Table 2. Summary of Contributions in Studies on Multi-task or Multi-modal Models for Protein-Protein Interactions. Note that each study employed varied datasets, cross-validation methods, and simulation settings for evaluation, making direct comparisons potentially inconclusive. The highest reported accuracy is presented when models were assessed using multiple datasets.
4.1. Pairwise PPI Prediction
A range of models have been proposed to predict pairwise PPIs. For instance, Capel et al. 
proposed a multi-task learning strategy to predict residues in PPI interfaces from protein sequences. Similarly, Li et al. 
developed EP-EDL, an ensemble deep learning model, to predict human essential proteins using protein sequence information. Thi Ngan Dong et al. 

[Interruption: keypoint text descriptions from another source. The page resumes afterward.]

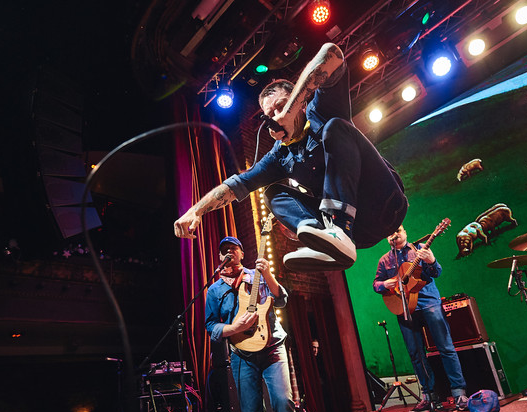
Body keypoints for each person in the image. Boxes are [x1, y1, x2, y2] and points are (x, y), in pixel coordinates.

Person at [174, 42, 407, 272]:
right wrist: (197, 210)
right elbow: (238, 184)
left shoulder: (321, 109)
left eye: (282, 106)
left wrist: (288, 111)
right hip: (361, 233)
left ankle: (338, 230)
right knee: (272, 193)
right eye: (270, 115)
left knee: (335, 127)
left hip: (387, 203)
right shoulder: (279, 156)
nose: (277, 117)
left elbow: (333, 53)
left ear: (300, 103)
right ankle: (325, 239)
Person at [204, 236, 298, 412]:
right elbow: (211, 326)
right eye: (224, 250)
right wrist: (234, 328)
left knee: (284, 405)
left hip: (272, 347)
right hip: (241, 355)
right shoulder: (214, 290)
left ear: (242, 254)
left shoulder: (257, 275)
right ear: (219, 257)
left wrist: (268, 275)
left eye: (233, 248)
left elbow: (282, 300)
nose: (229, 252)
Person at [372, 225, 468, 411]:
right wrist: (385, 284)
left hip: (429, 303)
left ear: (405, 233)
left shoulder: (420, 249)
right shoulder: (384, 260)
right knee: (416, 355)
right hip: (404, 308)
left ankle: (459, 393)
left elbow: (436, 272)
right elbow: (376, 284)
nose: (394, 235)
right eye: (390, 233)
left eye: (398, 230)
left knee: (445, 348)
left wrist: (432, 261)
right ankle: (429, 395)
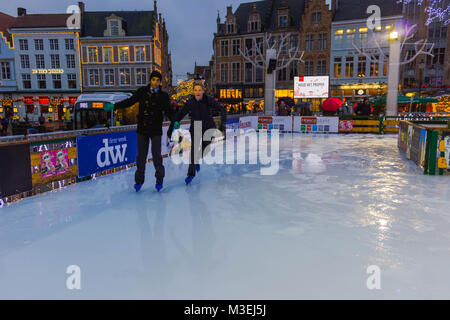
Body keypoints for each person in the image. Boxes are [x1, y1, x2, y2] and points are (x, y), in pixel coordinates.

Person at [109, 70, 177, 192]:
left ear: (160, 82)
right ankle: (139, 181)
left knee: (157, 156)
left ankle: (159, 179)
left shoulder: (163, 96)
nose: (155, 82)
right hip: (142, 129)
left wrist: (175, 120)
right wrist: (115, 106)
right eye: (153, 80)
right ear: (150, 80)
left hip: (155, 130)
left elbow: (169, 111)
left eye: (157, 80)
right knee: (141, 157)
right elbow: (130, 102)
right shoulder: (142, 92)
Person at [171, 81, 226, 185]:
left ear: (203, 91)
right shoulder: (190, 102)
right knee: (194, 151)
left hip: (208, 128)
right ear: (193, 91)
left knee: (205, 149)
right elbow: (182, 113)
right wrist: (176, 121)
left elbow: (222, 109)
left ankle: (196, 161)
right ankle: (190, 174)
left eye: (199, 90)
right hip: (196, 127)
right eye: (195, 90)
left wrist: (222, 124)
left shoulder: (208, 99)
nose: (198, 92)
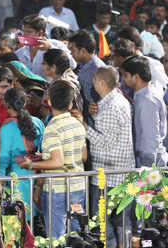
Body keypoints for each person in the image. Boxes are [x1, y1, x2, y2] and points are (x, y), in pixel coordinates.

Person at [21, 81, 86, 238]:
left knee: (56, 236)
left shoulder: (52, 128)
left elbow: (57, 162)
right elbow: (83, 156)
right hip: (77, 186)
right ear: (70, 104)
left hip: (57, 189)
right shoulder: (78, 124)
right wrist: (43, 157)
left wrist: (32, 164)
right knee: (76, 233)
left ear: (48, 101)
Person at [84, 66, 135, 248]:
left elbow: (104, 142)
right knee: (122, 221)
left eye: (95, 80)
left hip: (107, 175)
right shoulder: (116, 101)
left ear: (102, 82)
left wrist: (84, 127)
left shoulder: (111, 107)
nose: (93, 84)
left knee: (102, 222)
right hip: (122, 172)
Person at [0, 87, 45, 220]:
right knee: (33, 221)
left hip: (16, 179)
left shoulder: (7, 128)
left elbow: (4, 160)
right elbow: (43, 151)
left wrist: (0, 184)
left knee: (18, 222)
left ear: (6, 104)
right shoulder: (38, 123)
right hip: (36, 177)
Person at [121, 56, 168, 167]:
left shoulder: (147, 100)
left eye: (126, 75)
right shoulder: (143, 95)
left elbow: (150, 138)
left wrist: (147, 169)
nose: (123, 79)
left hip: (150, 163)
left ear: (136, 77)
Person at [15, 14, 76, 79]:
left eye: (29, 32)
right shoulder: (19, 53)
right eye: (24, 32)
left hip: (53, 88)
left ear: (40, 33)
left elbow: (72, 64)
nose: (25, 35)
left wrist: (50, 48)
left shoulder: (57, 44)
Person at [68, 30, 105, 126]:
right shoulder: (82, 66)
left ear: (83, 51)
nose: (71, 54)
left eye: (73, 51)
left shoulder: (97, 69)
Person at [42, 48, 82, 113]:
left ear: (53, 67)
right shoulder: (64, 78)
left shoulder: (62, 85)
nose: (42, 66)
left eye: (44, 63)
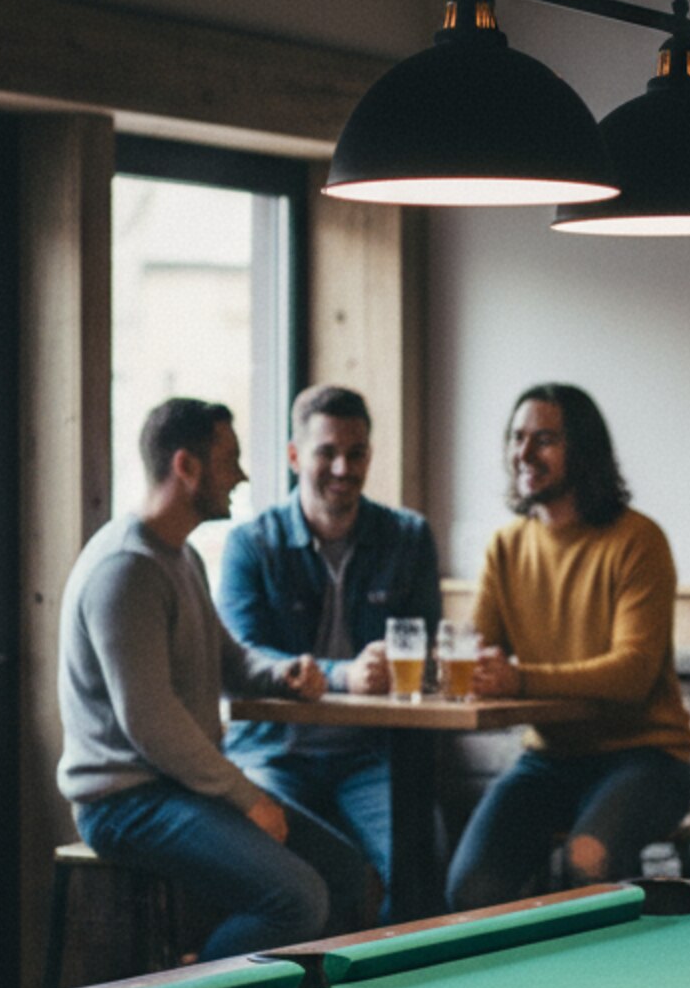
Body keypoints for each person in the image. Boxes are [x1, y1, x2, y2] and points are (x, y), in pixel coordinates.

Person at [57, 397, 350, 958]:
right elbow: (150, 723)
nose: (241, 475)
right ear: (186, 467)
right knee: (298, 901)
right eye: (229, 459)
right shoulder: (126, 570)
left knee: (341, 868)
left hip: (177, 787)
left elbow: (230, 660)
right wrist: (245, 798)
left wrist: (282, 673)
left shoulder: (180, 557)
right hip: (125, 804)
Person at [445, 383, 690, 910]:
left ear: (583, 450)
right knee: (469, 888)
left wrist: (520, 678)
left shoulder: (638, 540)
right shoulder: (506, 546)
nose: (524, 453)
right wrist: (471, 674)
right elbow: (476, 652)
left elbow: (632, 674)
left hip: (646, 758)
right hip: (549, 759)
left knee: (588, 861)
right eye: (517, 438)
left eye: (545, 439)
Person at [218, 383, 443, 920]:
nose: (343, 467)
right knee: (300, 869)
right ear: (295, 456)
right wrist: (345, 676)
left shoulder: (407, 538)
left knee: (419, 865)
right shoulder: (252, 544)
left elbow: (428, 649)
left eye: (357, 452)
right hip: (273, 754)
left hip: (369, 754)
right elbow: (243, 659)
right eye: (327, 452)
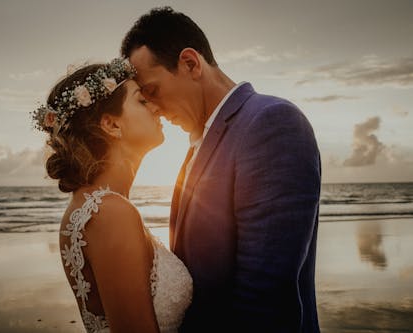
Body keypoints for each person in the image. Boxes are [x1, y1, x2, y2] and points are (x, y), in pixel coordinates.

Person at [121, 6, 322, 332]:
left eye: (153, 91)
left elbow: (264, 299)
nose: (154, 109)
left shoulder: (271, 122)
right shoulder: (196, 144)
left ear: (190, 63)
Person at [31, 58, 193, 333]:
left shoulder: (93, 205)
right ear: (112, 125)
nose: (156, 107)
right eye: (142, 101)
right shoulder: (110, 212)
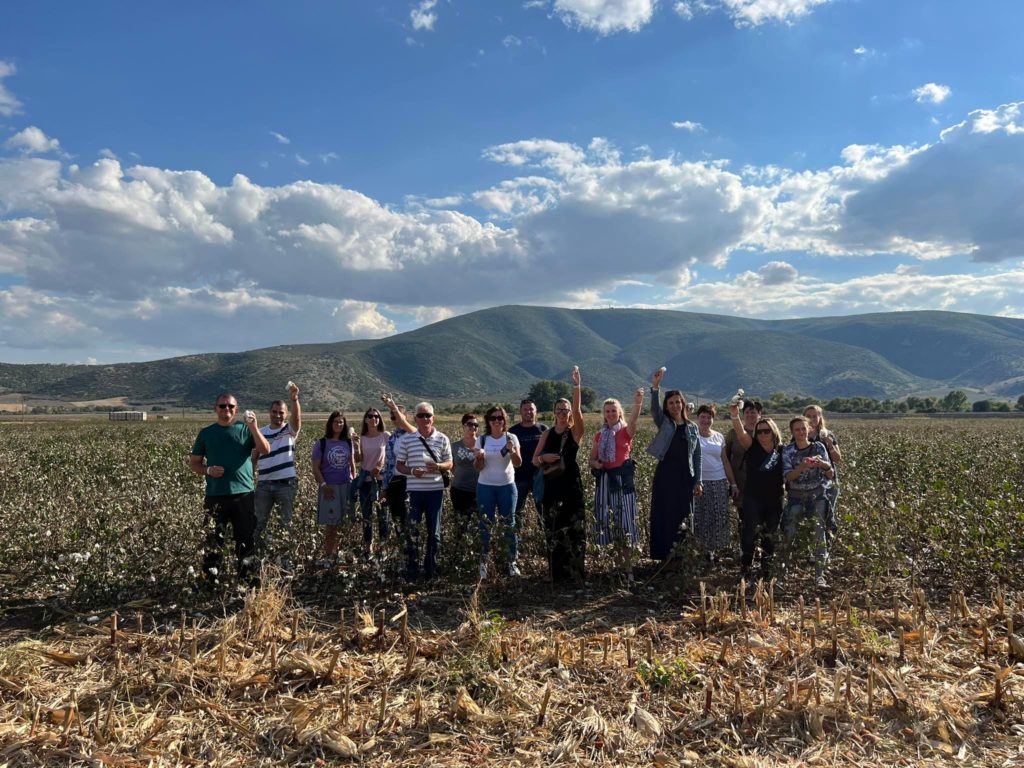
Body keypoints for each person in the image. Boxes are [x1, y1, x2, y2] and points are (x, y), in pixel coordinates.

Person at [189, 393, 271, 587]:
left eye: (231, 406)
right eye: (223, 406)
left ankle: (247, 580)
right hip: (215, 495)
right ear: (215, 408)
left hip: (244, 494)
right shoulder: (206, 433)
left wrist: (253, 427)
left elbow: (265, 448)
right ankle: (210, 581)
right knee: (213, 540)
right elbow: (194, 463)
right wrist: (208, 470)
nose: (227, 410)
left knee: (245, 539)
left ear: (237, 408)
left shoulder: (245, 429)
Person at [533, 366, 586, 585]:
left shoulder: (574, 432)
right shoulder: (546, 433)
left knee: (574, 527)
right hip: (552, 485)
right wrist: (545, 459)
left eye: (566, 410)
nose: (562, 414)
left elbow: (579, 411)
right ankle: (555, 573)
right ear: (553, 413)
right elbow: (534, 459)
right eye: (559, 410)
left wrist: (576, 386)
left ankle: (575, 573)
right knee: (553, 527)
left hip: (571, 484)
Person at [647, 369, 702, 567]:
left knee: (684, 514)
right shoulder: (664, 423)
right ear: (667, 406)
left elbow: (697, 456)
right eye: (671, 403)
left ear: (683, 404)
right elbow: (654, 410)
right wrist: (655, 388)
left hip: (685, 477)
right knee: (665, 514)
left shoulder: (692, 428)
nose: (675, 405)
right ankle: (666, 558)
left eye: (678, 402)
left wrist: (698, 480)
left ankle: (683, 556)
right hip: (665, 476)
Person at [590, 388, 644, 582]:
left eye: (614, 411)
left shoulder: (625, 431)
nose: (611, 414)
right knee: (609, 522)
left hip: (622, 481)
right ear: (603, 414)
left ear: (619, 412)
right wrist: (596, 464)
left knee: (625, 521)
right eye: (607, 411)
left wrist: (638, 402)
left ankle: (628, 568)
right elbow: (591, 459)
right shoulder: (600, 435)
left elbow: (634, 420)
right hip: (605, 481)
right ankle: (616, 566)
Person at [395, 402, 453, 581]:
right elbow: (399, 466)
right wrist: (412, 472)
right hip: (414, 492)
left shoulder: (442, 439)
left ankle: (430, 569)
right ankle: (412, 569)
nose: (425, 418)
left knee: (433, 533)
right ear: (415, 419)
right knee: (412, 530)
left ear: (433, 418)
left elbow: (450, 463)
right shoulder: (407, 440)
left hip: (435, 491)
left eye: (428, 415)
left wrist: (438, 466)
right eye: (421, 415)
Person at [728, 404, 784, 581]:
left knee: (770, 534)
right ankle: (746, 566)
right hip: (753, 498)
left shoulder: (782, 451)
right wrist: (735, 416)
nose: (762, 434)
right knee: (749, 533)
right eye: (759, 432)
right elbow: (740, 432)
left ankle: (766, 567)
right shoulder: (751, 447)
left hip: (775, 499)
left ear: (773, 431)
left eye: (766, 431)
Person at [782, 416, 836, 588]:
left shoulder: (819, 447)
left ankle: (820, 575)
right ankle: (783, 573)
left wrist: (822, 464)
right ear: (792, 432)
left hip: (818, 495)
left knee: (820, 534)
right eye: (797, 429)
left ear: (809, 430)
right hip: (796, 496)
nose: (801, 432)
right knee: (789, 534)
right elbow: (788, 477)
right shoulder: (788, 451)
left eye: (803, 429)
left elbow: (830, 474)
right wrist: (801, 467)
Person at [253, 383, 301, 560]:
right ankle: (256, 557)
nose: (278, 415)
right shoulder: (260, 432)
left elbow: (297, 420)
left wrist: (294, 399)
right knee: (258, 523)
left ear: (286, 414)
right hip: (264, 484)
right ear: (269, 413)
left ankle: (284, 560)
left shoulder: (289, 430)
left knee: (286, 524)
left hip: (286, 484)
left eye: (281, 412)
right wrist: (251, 476)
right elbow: (255, 456)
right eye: (274, 411)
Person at [474, 406, 522, 580]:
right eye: (493, 418)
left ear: (504, 421)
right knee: (485, 524)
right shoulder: (482, 440)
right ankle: (483, 564)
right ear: (488, 421)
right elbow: (477, 468)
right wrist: (479, 458)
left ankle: (511, 562)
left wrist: (512, 450)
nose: (496, 421)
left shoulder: (512, 438)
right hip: (485, 486)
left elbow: (518, 463)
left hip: (507, 486)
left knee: (509, 523)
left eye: (500, 418)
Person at [693, 403, 739, 557]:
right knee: (700, 516)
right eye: (703, 417)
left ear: (713, 419)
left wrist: (732, 483)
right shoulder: (692, 435)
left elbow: (725, 461)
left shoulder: (719, 436)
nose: (706, 420)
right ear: (697, 418)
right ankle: (699, 551)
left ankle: (712, 552)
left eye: (709, 417)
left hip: (719, 481)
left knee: (718, 515)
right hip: (699, 483)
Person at [311, 411, 356, 566]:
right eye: (336, 421)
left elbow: (352, 465)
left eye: (341, 422)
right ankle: (330, 555)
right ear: (330, 423)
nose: (339, 424)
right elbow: (315, 468)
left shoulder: (348, 443)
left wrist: (353, 481)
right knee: (331, 524)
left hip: (346, 486)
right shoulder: (322, 443)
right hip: (329, 488)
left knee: (346, 522)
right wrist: (324, 485)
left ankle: (342, 553)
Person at [355, 406, 389, 559]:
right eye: (370, 416)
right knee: (367, 515)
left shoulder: (385, 436)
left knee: (383, 515)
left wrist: (381, 466)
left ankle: (382, 548)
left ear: (379, 419)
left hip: (381, 481)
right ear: (365, 419)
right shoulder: (361, 438)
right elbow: (358, 459)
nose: (373, 418)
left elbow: (392, 456)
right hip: (366, 482)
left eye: (376, 416)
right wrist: (355, 446)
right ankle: (368, 547)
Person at [803, 404, 842, 537]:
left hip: (829, 482)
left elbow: (837, 459)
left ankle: (827, 548)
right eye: (808, 416)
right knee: (810, 516)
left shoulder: (828, 434)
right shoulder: (800, 435)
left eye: (815, 416)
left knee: (827, 516)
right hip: (808, 484)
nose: (812, 419)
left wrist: (830, 445)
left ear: (820, 417)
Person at [380, 396, 415, 541]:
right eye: (393, 417)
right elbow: (388, 465)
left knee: (409, 521)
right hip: (395, 482)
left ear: (405, 417)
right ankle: (403, 555)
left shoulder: (412, 434)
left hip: (409, 482)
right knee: (398, 520)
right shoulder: (392, 438)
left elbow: (405, 425)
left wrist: (392, 406)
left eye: (399, 416)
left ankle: (412, 554)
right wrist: (385, 487)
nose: (396, 419)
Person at [726, 399, 763, 529]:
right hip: (739, 482)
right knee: (743, 520)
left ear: (760, 414)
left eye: (753, 412)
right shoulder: (733, 433)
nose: (750, 415)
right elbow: (725, 457)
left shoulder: (765, 432)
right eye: (747, 412)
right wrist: (731, 482)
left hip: (760, 483)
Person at [508, 398, 547, 520]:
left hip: (540, 476)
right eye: (525, 409)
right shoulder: (513, 432)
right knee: (517, 511)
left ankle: (544, 536)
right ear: (520, 411)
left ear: (536, 411)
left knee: (542, 511)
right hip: (519, 477)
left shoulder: (544, 430)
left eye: (531, 409)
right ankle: (517, 538)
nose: (528, 412)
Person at [450, 413, 482, 551]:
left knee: (478, 523)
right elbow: (451, 465)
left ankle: (476, 551)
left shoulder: (482, 443)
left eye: (475, 425)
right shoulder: (455, 446)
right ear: (463, 426)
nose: (473, 427)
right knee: (460, 523)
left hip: (479, 490)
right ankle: (459, 551)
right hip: (459, 490)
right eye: (470, 424)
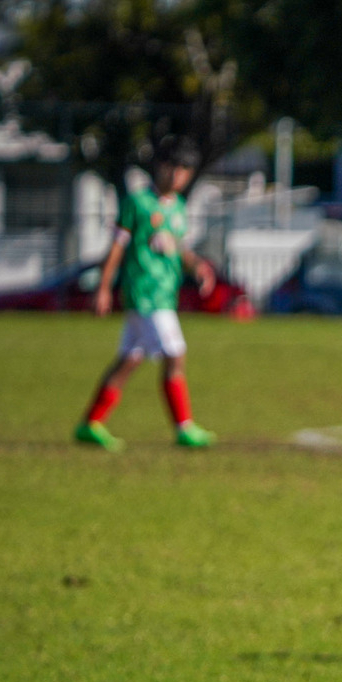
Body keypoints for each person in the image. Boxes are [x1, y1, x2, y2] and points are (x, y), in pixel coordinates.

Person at [74, 137, 218, 450]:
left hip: (165, 295)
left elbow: (175, 246)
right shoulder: (137, 203)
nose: (178, 175)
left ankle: (90, 424)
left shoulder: (178, 206)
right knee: (175, 354)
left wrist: (197, 265)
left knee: (130, 360)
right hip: (145, 294)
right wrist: (103, 287)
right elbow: (116, 247)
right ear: (160, 167)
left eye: (185, 170)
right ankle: (184, 427)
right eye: (174, 167)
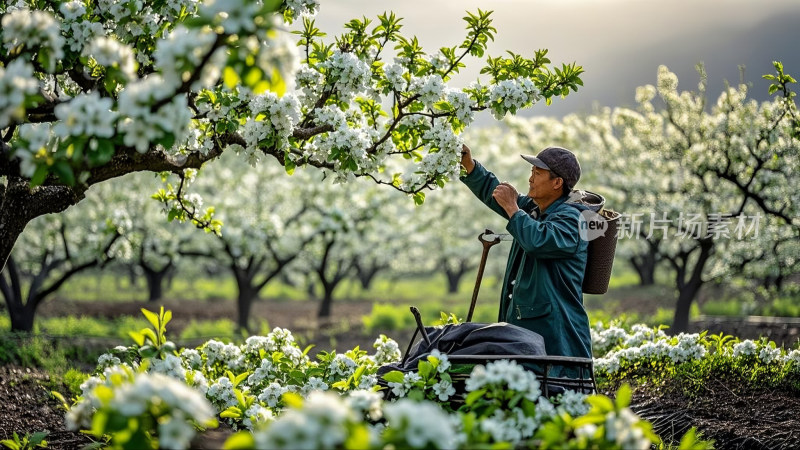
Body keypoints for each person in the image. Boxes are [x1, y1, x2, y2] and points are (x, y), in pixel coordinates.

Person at [459, 144, 592, 362]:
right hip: (527, 331)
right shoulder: (535, 209)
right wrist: (469, 165)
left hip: (555, 332)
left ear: (557, 183)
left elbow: (538, 241)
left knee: (555, 384)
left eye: (537, 174)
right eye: (531, 172)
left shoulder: (574, 219)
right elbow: (494, 192)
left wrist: (512, 208)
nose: (530, 178)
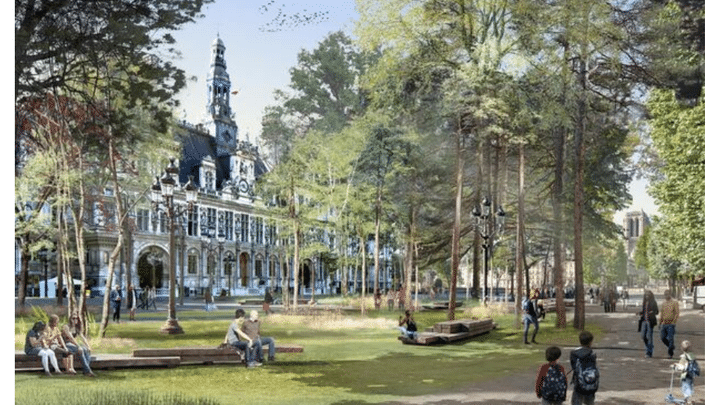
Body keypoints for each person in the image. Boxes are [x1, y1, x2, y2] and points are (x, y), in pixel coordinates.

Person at [570, 331, 599, 405]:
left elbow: (573, 366)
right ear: (590, 342)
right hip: (590, 380)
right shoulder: (592, 353)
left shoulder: (574, 353)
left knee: (577, 399)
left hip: (578, 381)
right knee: (590, 401)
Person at [62, 312, 95, 377]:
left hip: (73, 344)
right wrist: (78, 346)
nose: (75, 320)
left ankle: (86, 370)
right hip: (66, 344)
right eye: (73, 318)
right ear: (70, 319)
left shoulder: (76, 328)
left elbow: (82, 337)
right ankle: (88, 371)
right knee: (81, 350)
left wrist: (88, 346)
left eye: (76, 318)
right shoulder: (66, 327)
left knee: (86, 350)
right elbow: (71, 338)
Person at [672, 340, 699, 404]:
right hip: (691, 373)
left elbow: (682, 367)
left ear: (681, 348)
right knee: (690, 384)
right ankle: (689, 398)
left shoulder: (683, 357)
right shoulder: (692, 355)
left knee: (685, 386)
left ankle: (688, 399)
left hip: (685, 374)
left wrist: (675, 367)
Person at [659, 289, 680, 359]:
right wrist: (660, 322)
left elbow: (677, 313)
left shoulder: (674, 302)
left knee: (671, 339)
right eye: (665, 295)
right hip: (664, 323)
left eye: (667, 294)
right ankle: (671, 346)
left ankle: (670, 353)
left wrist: (674, 322)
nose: (666, 296)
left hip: (671, 324)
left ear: (670, 294)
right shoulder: (664, 303)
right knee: (663, 338)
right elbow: (662, 313)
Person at [638, 290, 659, 358]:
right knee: (643, 336)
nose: (647, 296)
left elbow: (657, 311)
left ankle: (649, 352)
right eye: (646, 295)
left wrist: (652, 312)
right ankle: (648, 346)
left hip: (650, 321)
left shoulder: (653, 302)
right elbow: (644, 311)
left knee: (649, 337)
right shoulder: (644, 302)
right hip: (644, 321)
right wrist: (640, 313)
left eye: (648, 295)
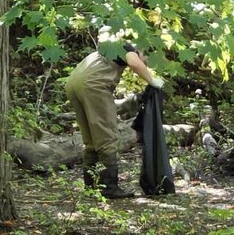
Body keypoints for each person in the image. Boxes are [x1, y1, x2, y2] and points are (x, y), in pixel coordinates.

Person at [65, 43, 163, 199]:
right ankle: (109, 188)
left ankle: (90, 186)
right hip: (93, 85)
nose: (145, 64)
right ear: (141, 52)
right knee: (107, 138)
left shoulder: (111, 47)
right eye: (146, 60)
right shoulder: (128, 48)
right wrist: (152, 81)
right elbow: (134, 62)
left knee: (91, 140)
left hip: (73, 83)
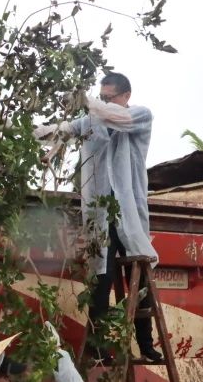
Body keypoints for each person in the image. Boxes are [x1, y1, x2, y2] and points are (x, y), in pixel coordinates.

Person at [34, 73, 162, 363]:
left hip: (129, 214)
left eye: (109, 97)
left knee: (139, 284)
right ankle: (98, 346)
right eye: (101, 96)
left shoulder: (140, 116)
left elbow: (112, 116)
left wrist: (89, 102)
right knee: (101, 282)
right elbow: (62, 130)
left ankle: (146, 344)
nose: (103, 102)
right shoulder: (94, 121)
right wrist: (29, 132)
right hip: (101, 216)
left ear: (126, 96)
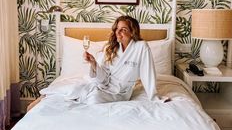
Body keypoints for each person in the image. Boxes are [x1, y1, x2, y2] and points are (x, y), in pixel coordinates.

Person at [27, 16, 167, 111]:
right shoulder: (110, 48)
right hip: (103, 85)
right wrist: (94, 63)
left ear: (133, 31)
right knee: (80, 87)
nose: (118, 33)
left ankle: (68, 103)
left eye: (123, 30)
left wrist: (154, 97)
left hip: (120, 92)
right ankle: (46, 96)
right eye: (117, 29)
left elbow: (148, 74)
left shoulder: (141, 47)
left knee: (94, 98)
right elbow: (103, 78)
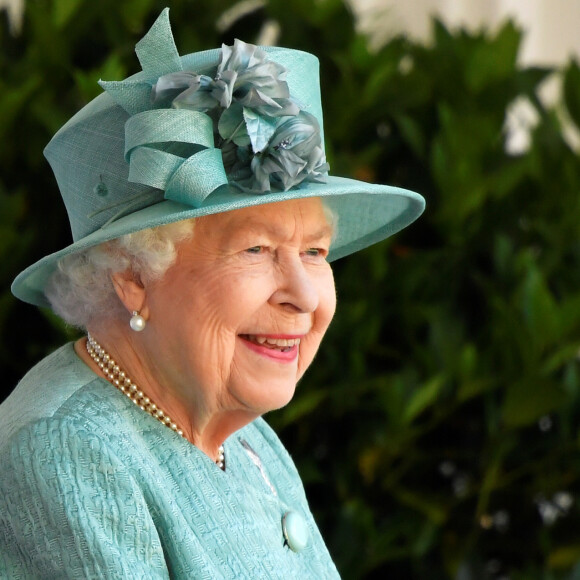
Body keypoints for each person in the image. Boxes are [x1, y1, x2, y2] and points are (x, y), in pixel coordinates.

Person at [0, 8, 424, 578]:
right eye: (255, 249)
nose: (302, 295)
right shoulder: (67, 455)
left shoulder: (245, 434)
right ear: (132, 278)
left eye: (315, 252)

employed a multitask transfer learning approach for predicting PPIs between viruses and human cells, showing the effectiveness of this method across multiple PPI prediction tasks.
4.2. PPI Network Prediction
Several models have been developed to predict PPI networks. Peng et al. 
introduced MTGCN, a multi-task learning method based on the Graph Convolutional Network, to identify cancer driver genes using gene features from the PPI network. Schulte-Sasse et al. 
developed EMOGI, which utilizes graph convolutional networks to integrate multiomics pan-cancer data with PPI networks for cancer gene prediction. Finally, Pan et al. 
proposed DWPPI, a network embedding-based approach that integrates deep neural networks for PPI prediction in plants, demonstrating superior performance across multiple datasets.
4.3. PPI Site Prediction
In the PPI site prediction, Capel et al. 
have demonstrated a promising approach, utilizing a multi-task learning strategy to predict residues in PPI interfaces from protein sequences, outperforming single-task methods significantly.
4.4. Auxiliary PPI Prediction Tasks
A variety of models have been proposed for auxiliary PPI prediction tasks. Linder et al. 
introduced scrambler networks, a feature attribution method designed for discrete sequence inputs, to improve the interpretability of neural networks for biological sequences. These networks have been used for interpreting effects of genetic variants, cis-regulatory elements interactions, and PPI binding specificity. Lastly, Zheng et al. 
developed DeepAraPPI, an integrative deep learning framework for predicting PPIs in Arabidopsis thaliana, demonstrating excellent performance and promising cross-species predictive ability.